Le ministère de la Police a qualifié la remise du nouveau laboratoire médico-légal d'étape importante pour le renforcement des capacités policières au KwaZulu-Natal. L'installation, transférée par le ministère des Travaux publics, accueillera des unités spécialisées, notamment en biologie, en chimie et en documents contestés. Elle remplace un bâtiment inadapté situé à Amanzimtoti, dans une zone inondable.
Les services médico-légaux du KwaZulu-Natal font face à un retard dépassant les 27 000 pièces à conviction, contribuant aux délais nationaux du SAPS, qui s'élevaient à environ 140 000 dossiers l'an dernier. Le ministre des Travaux publics et des Infrastructures, Dean Macpherson, a déclaré : « L'installation que nous avons remise aujourd'hui soutiendra le travail médico-légal et d'enquête du Service de police sud-africain au KwaZulu-Natal... la justice en pâtit. »
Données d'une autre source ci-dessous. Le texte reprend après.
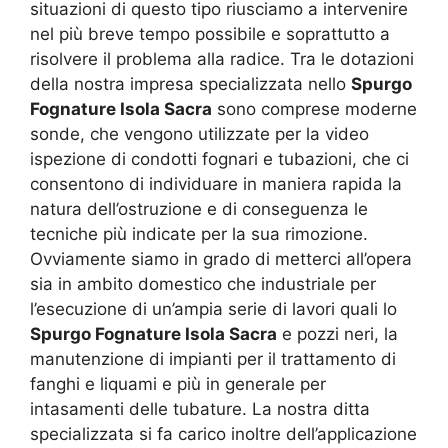
situazioni di questo tipo riusciamo a intervenire
nel più breve tempo possibile e soprattutto a
risolvere il problema alla radice. Tra le dotazioni
della nostra impresa specializzata nello
Spurgo
Fognature Isola Sacra
sono comprese moderne
sonde, che vengono utilizzate per la video
ispezione di condotti fognari e tubazioni, che ci
consentono di individuare in maniera rapida la
natura dell’ostruzione e di conseguenza le
tecniche più indicate per la sua rimozione.
Ovviamente siamo in grado di metterci all’opera
sia in ambito domestico che industriale per
l’esecuzione di un’ampia serie di lavori quali lo
Spurgo Fognature Isola Sacra
e pozzi neri, la
manutenzione di impianti per il trattamento di
fanghi e liquami e più in generale per
intasamenti delle tubature. La nostra ditta
specializzata si fa carico inoltre dell’applicazione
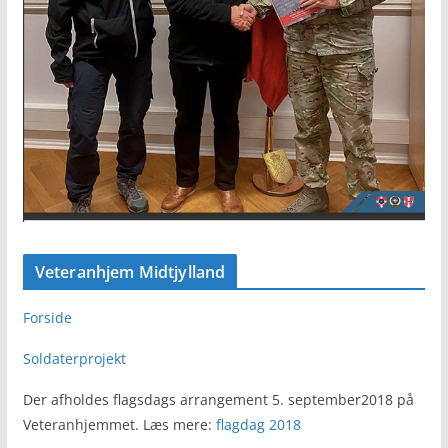
Veteranhjem Midtjylland
Forside
Soldaterprojekt
Der afholdes flagsdags arrangement 5. september2018 på
Veteranhjemmet. Læs mere:
flagdag 2018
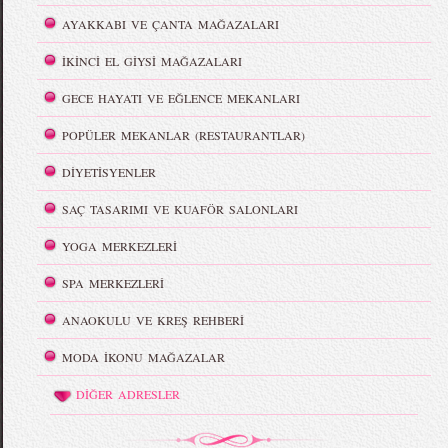
AYAKKABI VE ÇANTA MAĞAZALARI
İKİNCİ EL GİYSİ MAĞAZALARI
GECE HAYATI VE EĞLENCE MEKANLARI
POPÜLER MEKANLAR (RESTAURANTLAR)
DİYETİSYENLER
SAÇ TASARIMI VE KUAFÖR SALONLARI
YOGA MERKEZLERİ
SPA MERKEZLERİ
ANAOKULU VE KREŞ REHBERİ
MODA İKONU MAĞAZALAR
DİĞER ADRESLER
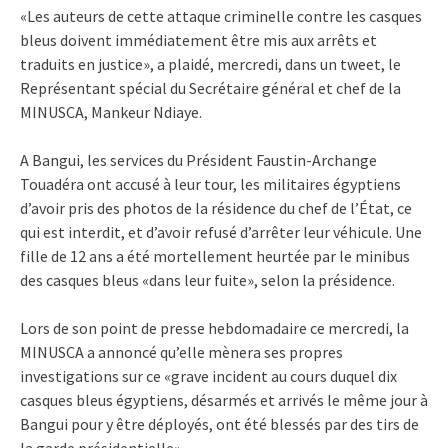
«Les auteurs de cette attaque criminelle contre les casques
bleus doivent immédiatement être mis aux arrêts et
traduits en justice», a plaidé, mercredi, dans un tweet, le
Représentant spécial du Secrétaire général et chef de la
MINUSCA, Mankeur Ndiaye.
A Bangui, les services du Président Faustin-Archange
Touadéra ont accusé à leur tour, les militaires égyptiens
d’avoir pris des photos de la résidence du chef de l’État, ce
qui est interdit, et d’avoir refusé d’arrêter leur véhicule. Une
fille de 12 ans a été mortellement heurtée par le minibus
des casques bleus «dans leur fuite», selon la présidence.
Lors de son point de presse hebdomadaire ce mercredi, la
MINUSCA a annoncé qu’elle mènera ses propres
investigations sur ce «grave incident au cours duquel dix
casques bleus égyptiens, désarmés et arrivés le même jour à
Bangui pour y être déployés, ont été blessés par des tirs de
la garde présidentielle».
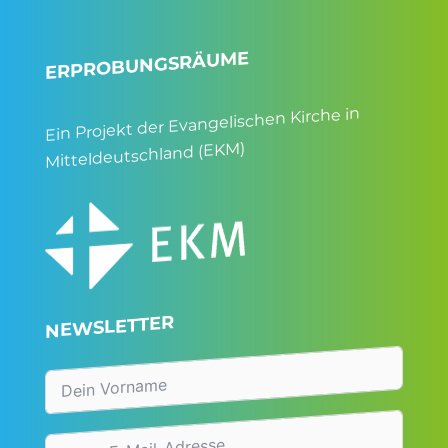
ERPROBUNGSRÄUME
Ein Projekt der Evangelischen Kirche in
Mitteldeutschland (EKM)
NEWSLETTER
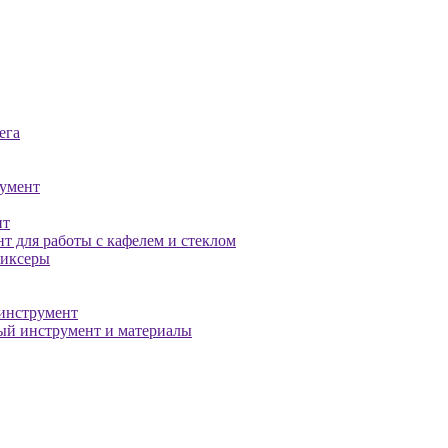
ега
умент
нт
т для работы с кафелем и стеклом
миксеры
инструмент
й инструмент и материалы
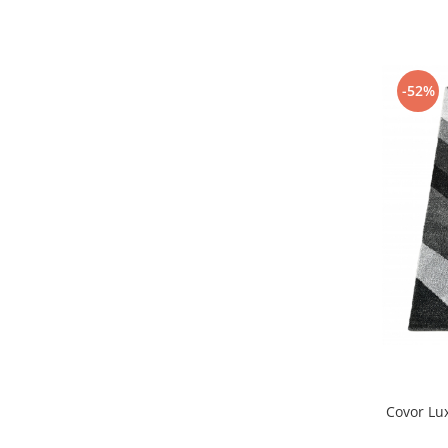
-52%
Covor Lux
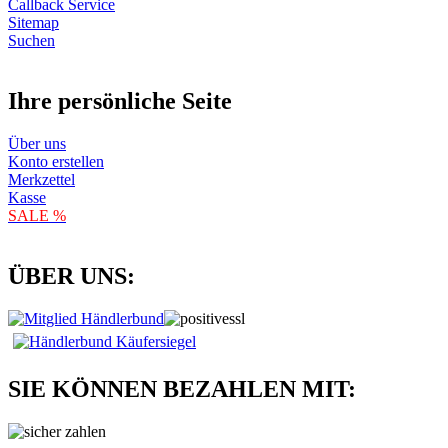
Callback Service
Sitemap
Suchen
Ihre persönliche Seite
Über uns
Konto erstellen
Merkzettel
Kasse
SALE %
ÜBER UNS:
SIE KÖNNEN BEZAHLEN MIT:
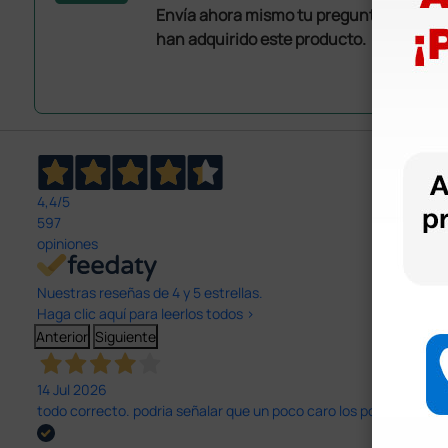
Envía ahora mismo tu pregunta a los co
han adquirido este producto.
4,4
/5
597
opiniones
Nuestras reseñas de 4 y 5 estrellas.
Haga clic aquí para leerlos todos >
Anterior
Siguiente
14 Jul 2026
todo correcto. podria señalar que un poco caro los portes y el pl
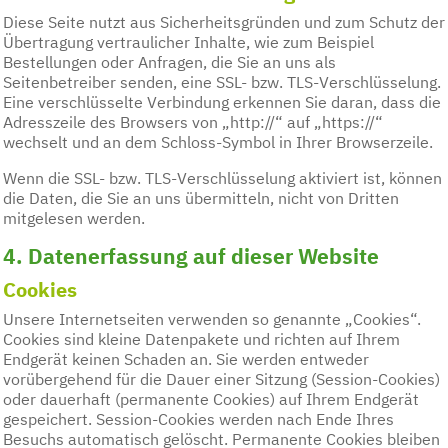
Diese Seite nutzt aus Sicherheitsgründen und zum Schutz der
Übertragung vertraulicher Inhalte, wie zum Beispiel
Bestellungen oder Anfragen, die Sie an uns als
Seitenbetreiber senden, eine SSL- bzw. TLS-Verschlüsselung.
Eine verschlüsselte Verbindung erkennen Sie daran, dass die
Adresszeile des Browsers von „http://“ auf „https://“
wechselt und an dem Schloss-Symbol in Ihrer Browserzeile.
Wenn die SSL- bzw. TLS-Verschlüsselung aktiviert ist, können
die Daten, die Sie an uns übermitteln, nicht von Dritten
mitgelesen werden.
4. Datenerfassung auf dieser Website
Cookies
Unsere Internetseiten verwenden so genannte „Cookies“.
Cookies sind kleine Datenpakete und richten auf Ihrem
Endgerät keinen Schaden an. Sie werden entweder
vorübergehend für die Dauer einer Sitzung (Session-Cookies)
oder dauerhaft (permanente Cookies) auf Ihrem Endgerät
gespeichert. Session-Cookies werden nach Ende Ihres
Besuchs automatisch gelöscht. Permanente Cookies bleiben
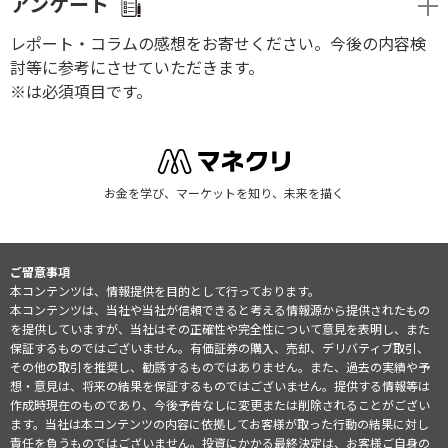
アンケート
レポート・コラムの感想をお寄せください。今後の内容検
討等に参考にさせていただきます。
※は必須項目です。
お金を学び、マーケットを知り、未来を描く
ご留意事項
本コンテンツは、情報提供を目的として行っております。
本コンテンツは、当社や当社が信頼できると考える情報源から提供されたもの
を提供していますが、当社はその正確性や完全性について意見を表明し、また
保証するものではございません。有価証券の購入、売却、デリバティブ取引、
その他の取引を推奨し、勧誘するものではありません。また、過去の実績や予
想・意見は、将来の結果を保証するものではございません。提供する情報等は
作成時現在のものであり、今後予告なしに変更または削除されることがござい
ます。当社は本コンテンツの内容に依拠してお客様が取った行動の結果に対し
責任を負うものではございません。投資にかかる最終決定は、お客様ご自身の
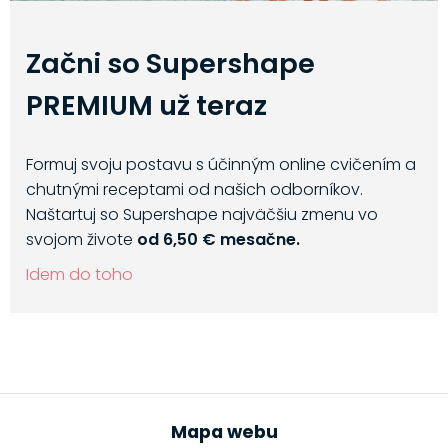
Začni so Supershape
PREMIUM už teraz
Formuj svoju postavu s účinným online cvičením a
chutnými receptami od našich odborníkov.
Naštartuj so Supershape najväčšiu zmenu vo
svojom živote
od 6,50 € mesačne.
Idem do toho
Mapa webu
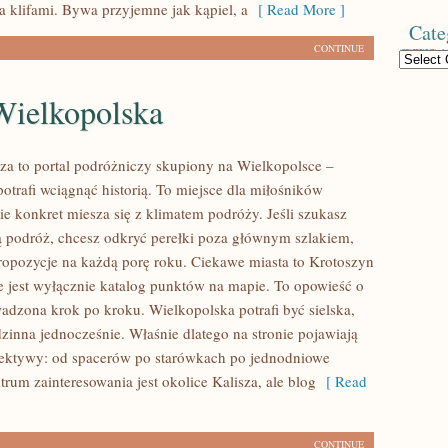
a klifami. Bywa przyjemne jak kąpiel, a
[ Read More ]
Cate
CONTINUE
Categories
Wielkopolska
sza to portal podróżniczy skupiony na Wielkopolsce –
potrafi wciągnąć historią. To miejsce dla miłośników
e konkret miesza się z klimatem podróży. Jeśli szukasz
ą podróż, chcesz odkryć perełki poza głównym szlakiem,
propozycje na każdą porę roku. Ciekawe miasta to Krotoszyn
ie jest wyłącznie katalog punktów na mapie. To opowieść o
wadzona krok po kroku. Wielkopolska potrafi być sielska,
zinna jednocześnie. Właśnie dlatego na stronie pojawiają
pektywy: od spacerów po starówkach po jednodniowe
rum zainteresowania jest okolice Kalisza, ale blog
[ Read
CONTINUE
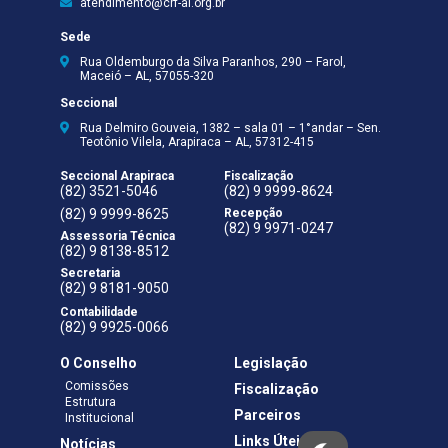
atendimento@crf-al.org.br
Sede
Rua Oldemburgo da Silva Paranhos, 290 – Farol,
Maceió – AL, 57055-320
Seccional
Rua Delmiro Gouveia, 1382 – sala 01 – 1°andar – Sen.
Teotônio Vilela, Arapiraca – AL, 57312-415
Seccional Arapiraca
Fiscalização
(82) 3521-5046
(82) 9 9999-8624
(82) 9 9999-8625
Recepção
(82) 9 9971-0247
Assessoria Técnica
(82) 9 8138-8512
Secretaria
(82) 9 8181-9050
Contabilidade
(82) 9 9925-0066
O Conselho
Legislação
Comissões
Fiscalização
Estrutura
Parceiros
Institucional
Links Úteis
Notícias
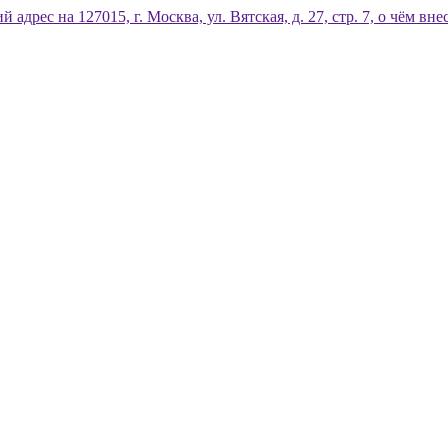
дрес на 127015, г. Москва, ул. Вятская, д. 27, стр. 7, о чём 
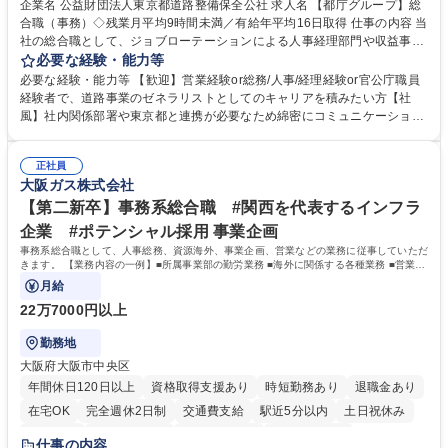
企業名 公益財団法人東京都道路整備保全公社 求人名 【都庁グループ】総
合職（事務）◇残業月平均9時間未満／有給年平均16日取得 仕事の内容 当
社の総合職として、ジョブローテーションによる人事経理部門や収益事業
等のフロント部門の部署等幅広い部署での業務をお任せいたします。研修
必要な経験・能力等
制度やキャリア支援が充実しております！ ※下記業務詳細 【業務詳細】■
必要な経験・能力等 【歓迎】営業経験or総務/人事/経理経験or官公庁職員
管理部門：広報、人事、経理など当公社の運営に係る管理業務 ■収益部
経験者で、道路事業のゼネラリストとしてのキャリアを積みたい方【社
門：駐車場の新規開拓、管理運営、新宿駅西口広場の「イベントコーナ
風】社内関係部署や東京都と連携が必要なため綿密にコミュニケーション
ー」などの管理運営 ■道路部門：整備の急がれる骨格幹線道路や木造住宅
を図っています。 【業務の魅力】■幅広く携われる：総合職（事務）で
密集地域の特定整備路線の用地取得、道路に関する普及啓発事業、都内の
は、駐車場の管理運営や道路用地の取得、公益財団法人の中枢を担う管理
道路施設や道路工事現場の見学ツアー事業 ※入社後は上記いずれかの部門
正社員
部門など多岐に渡る業務を経験できます。 ■様々なプロジェクト：駐車場
大阪ガス株式会社
へ配属。※業務内容変更の範囲：会社の定める業務 募集職種 【都庁グル
事業の他、新宿駅西口広場内に設置された照明を兼ねた広告「ブライトサ
ープ】総合職（事務）◇残業月平均9時間未満／有給年平均16日取得
イン」の管理運営を行うなど、事業収益を生み出す活動を積極的に行って
【第二新卒】事務系総合職 #関西を代表するインフラ
います。 学歴・資格 学歴：大学院 大学 高専 短大 専修学校 高校 語学力：
企業 #ポテンシャル採用 事業企画
資格：
事務系総合職として、人事総務、資源海外、事業企画、営業などの業務に従事していただ
きます。 【業務内容の一例】■所属事業部の勤労業務 ■海外に関係する各種業務 ■営業部
門の企画スタッフ、ルート営業
月給
22万7000円以上
勤務地
大阪府大阪市中央区
年間休日120日以上
資格取得支援あり
時短勤務あり
退職金あり
在宅OK
完全週休2日制
交通費支給
駅近5分以内
土日祝休み
服装自由
第二新卒歓迎
寮・社宅あり
食事補助あり
仕事の内容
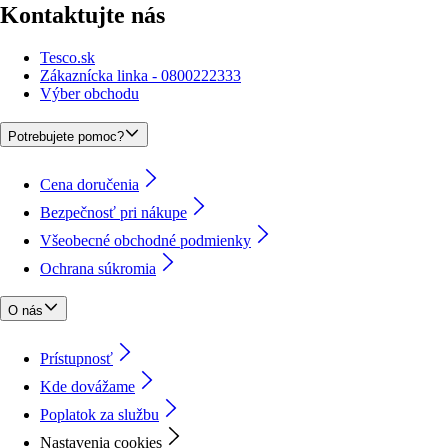
Kontaktujte nás
Tesco.sk
Zákaznícka linka - 0800222333
Výber obchodu
Potrebujete pomoc?
Cena doručenia
Bezpečnosť pri nákupe
Všeobecné obchodné podmienky
Ochrana súkromia
O nás
Prístupnosť
Kde dovážame
Poplatok za službu
Nastavenia cookies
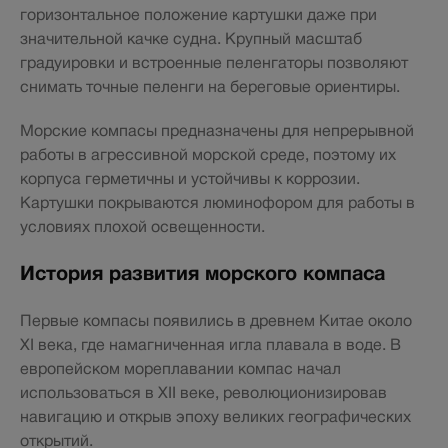
горизонтальное положение картушки даже при
значительной качке судна. Крупный масштаб
градуировки и встроенные пеленгаторы позволяют
снимать точные пеленги на береговые ориентиры.
Морские компасы предназначены для непрерывной
работы в агрессивной морской среде, поэтому их
корпуса герметичны и устойчивы к коррозии.
Картушки покрываются люминофором для работы в
условиях плохой освещенности.
История развития морского компаса
Первые компасы появились в древнем Китае около
XI века, где намагниченная игла плавала в воде. В
европейском мореплавании компас начал
использоваться в XII веке, революционизировав
навигацию и открыв эпоху великих географических
открытий.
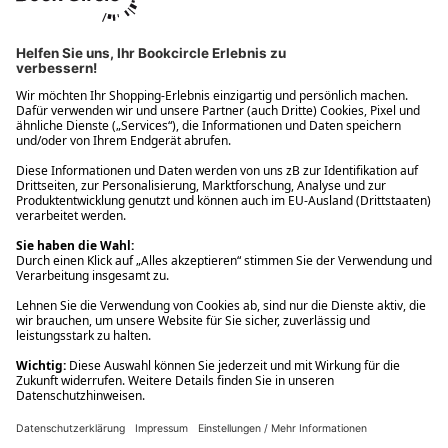
Ups! Da ist etwas schiefgelaufen. Bitte die Seite neu laden oder
nochmals versuchen.
Ups! Da ist etwas schiefgelaufen. Bitte die Seite neu laden oder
Le commissaire provincial, le lieutenant-général Mkhwanazi, a souligné que le laboratoire permettrait de débloquer les enquêtes criminelles, tout en insistant sur le besoin de matériel et de personnel supplémentaires. « Les délais de traitement seront réduits une fois que ce laboratoire sera pleinement opérationnel... des analystes sont en cours de recrutement et des formations sont en place », a déclaré Mkhwanazi.
Le bâtiment constitue une solution locative à court terme, en attendant la construction d'une infrastructure de classe mondiale.